Bill and his brother Jone, you see, established a successful ranch in the Cave Hills during the 1890s, the time when the big Texas outfits were in decline and family operations were settling in. Bill and Jone really took to the country. After a visit back home to West Virginia, they concluded they no longer belonged there, because they had adopted, Bill writes, “the ways and habits of the West.”
Bill married his schoolteacher sweetheart back east and brought her to the ranch, where she, too, flourished for a while. When the kids got old enough to go to school, though, she insisted they needed to have a proper education. Bill assented, sold out, and moved the family to a farm in Missouri.
He pined all his life, however, for those golden days in Dakota Territory when the land seemed young. I do not think it an unusual thing that much of his nostalgia centered on animals.
Wolves, in particular. The Hamiltons were introducing Hereford bulls and upbreeding their herd, but gray wolves preyed ceaselessly on the calves and yearlings. The wolves were too smart to be poisoned. The men ran them down and roped them, shot them on sight, but could not stop the predation.
“We had to fall on some plan for getting rid of the wolves on the ranch or go out of the stock business,” Bill writes, “so we decided to try dogs.” They had both greyhounds and foxhounds shipped in from relatives back east, then crossed the two to produce wolf-hounds that could both track and run down the wily wolves.
This was effective, but as I studied the narrative, I read the nostalgia in it. Bill wasn’t exactly feeling sorry for the wolves, but he felt regret, a longing for that time when he and the wolves were at large in a spectacular landscape. I know that feeling.
Most of all, Virginia Bill longed for his wonderful cutting horse, Old Fox.
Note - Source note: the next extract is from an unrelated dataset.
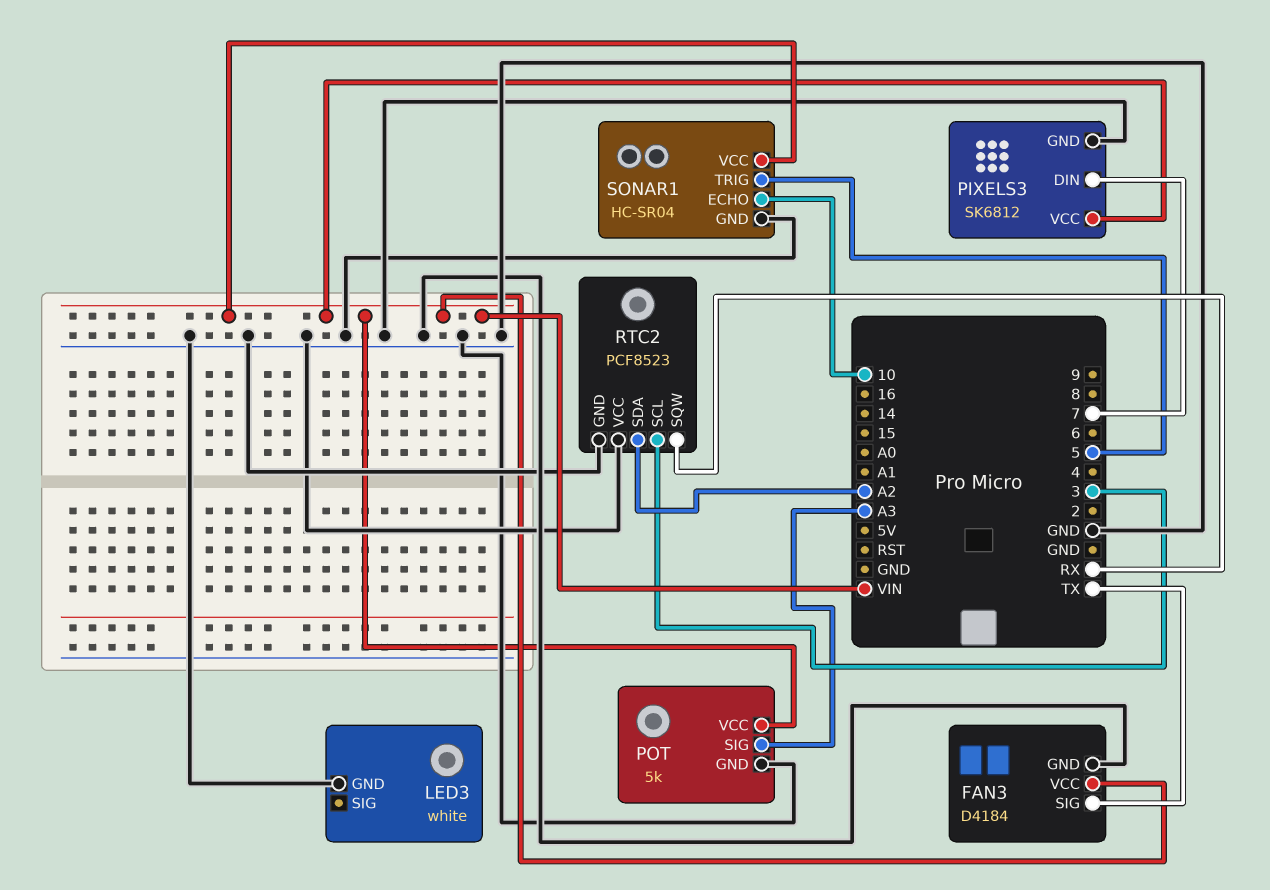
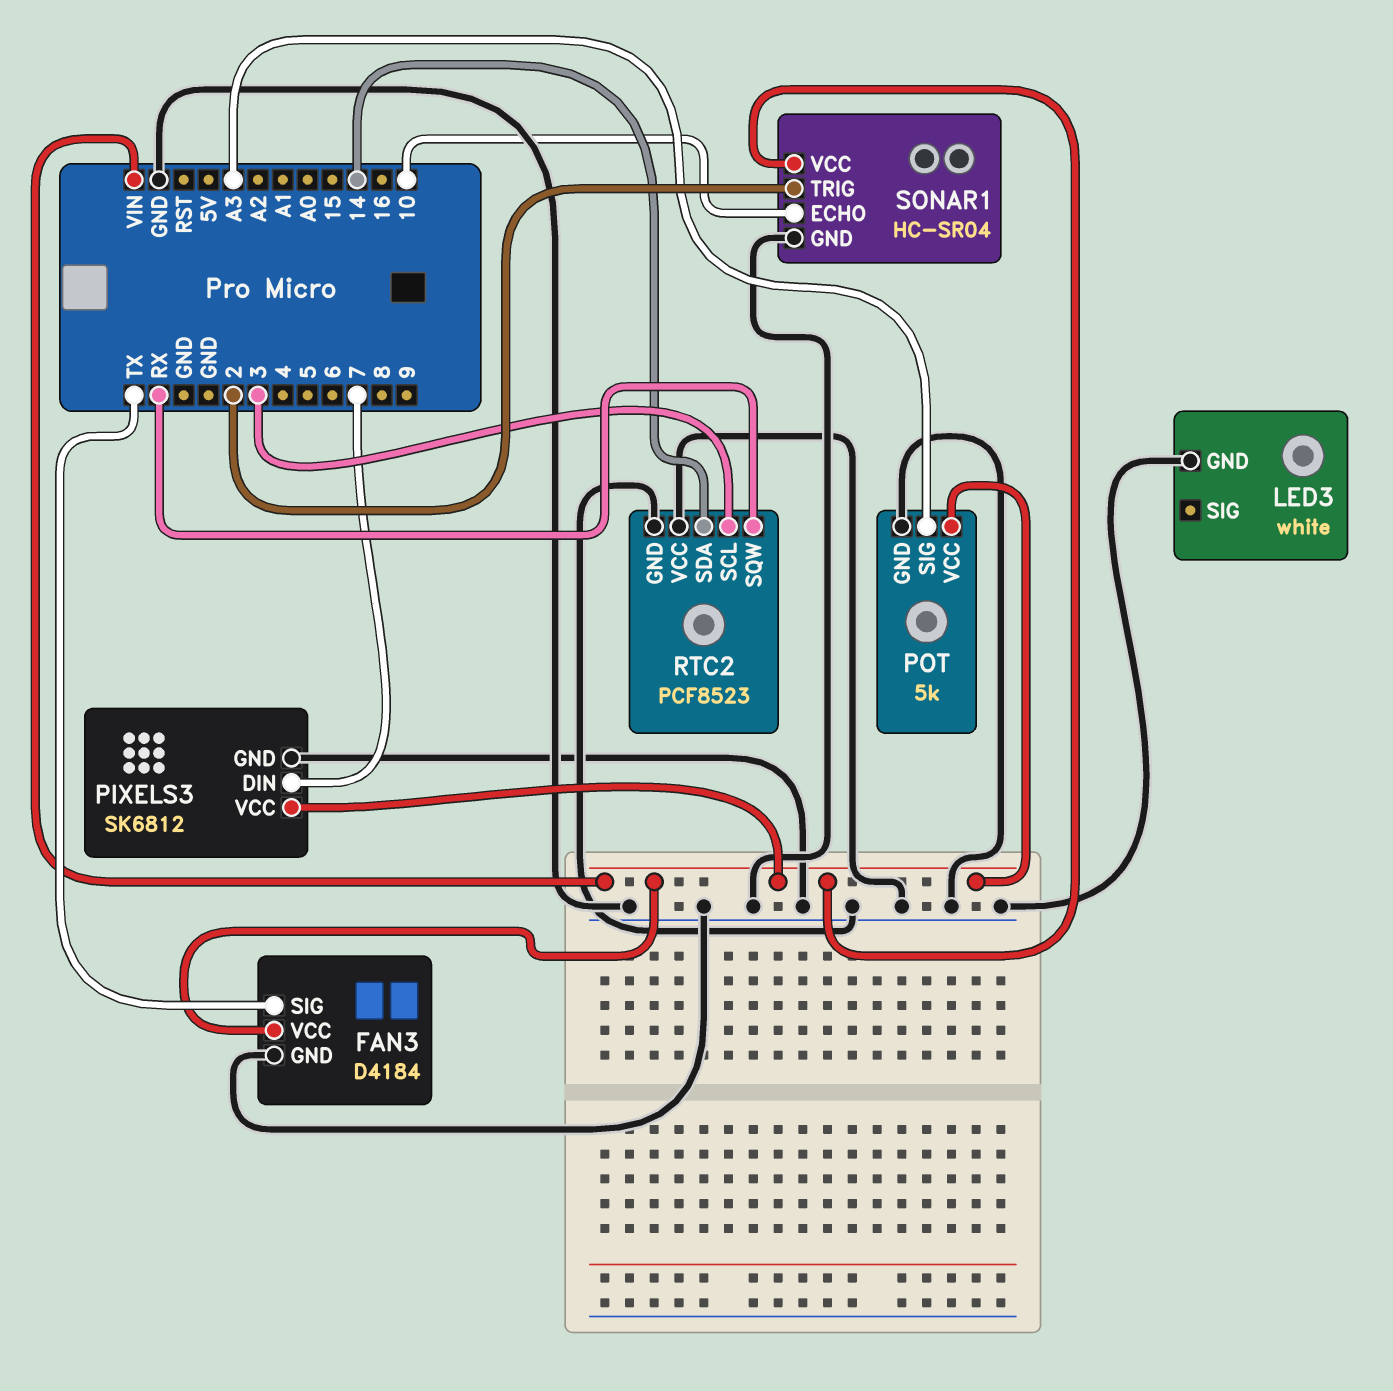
RTC2 pin SDA: A2 -> 14
SONAR1 pin TRIG: 5 -> 2

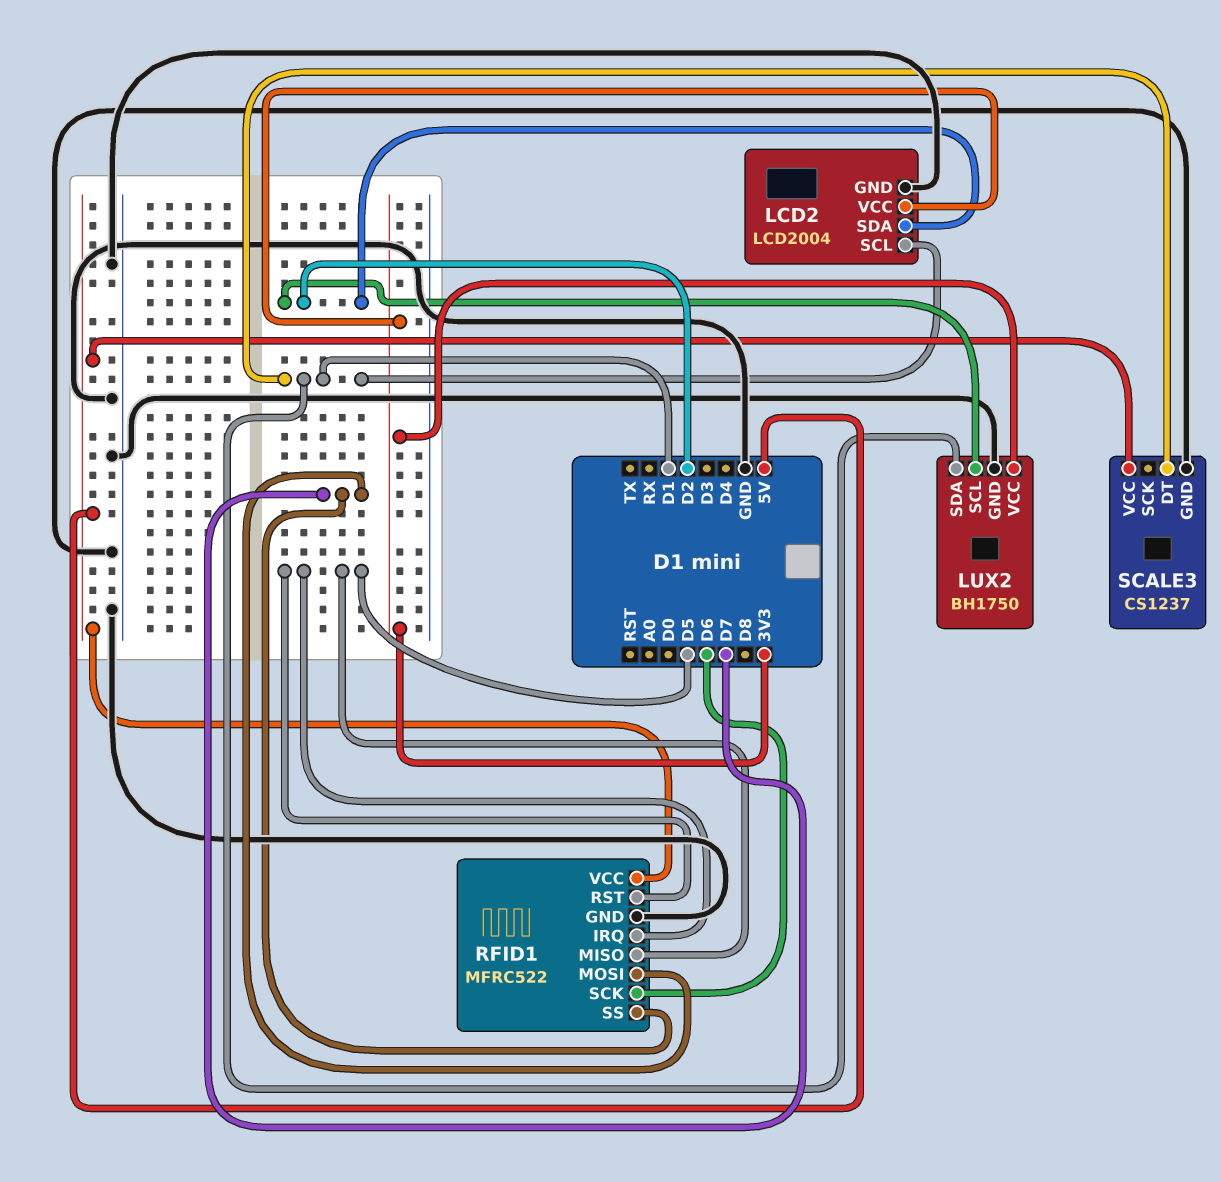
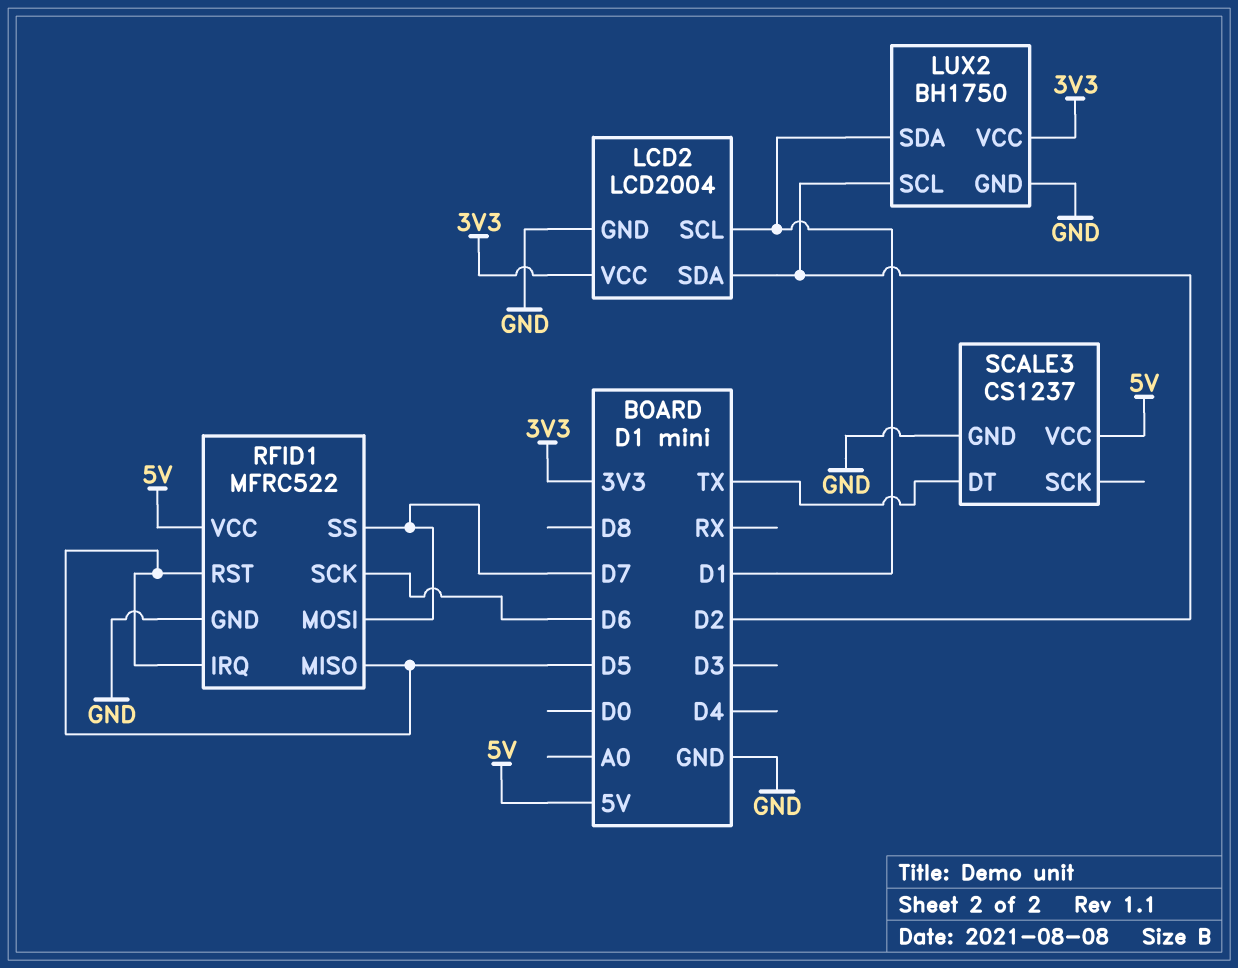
SCALE3 pin DT: D1 -> TX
He recalls the day Old Fox, unbroken, jumped the corral fence, and Bill swore he would make that horse his own.
Then later, just before departing Dakota, he recalls a trout fishing expedition up Sand Creek--trout for breakfast--with Old Fox. “That was the last ride I took on my favorite saddle horse,” Bill writes.
“My greatest regret in leaving Dakota was in parting with my faithful old horse,” he says. “He was ten years old when I sold out.”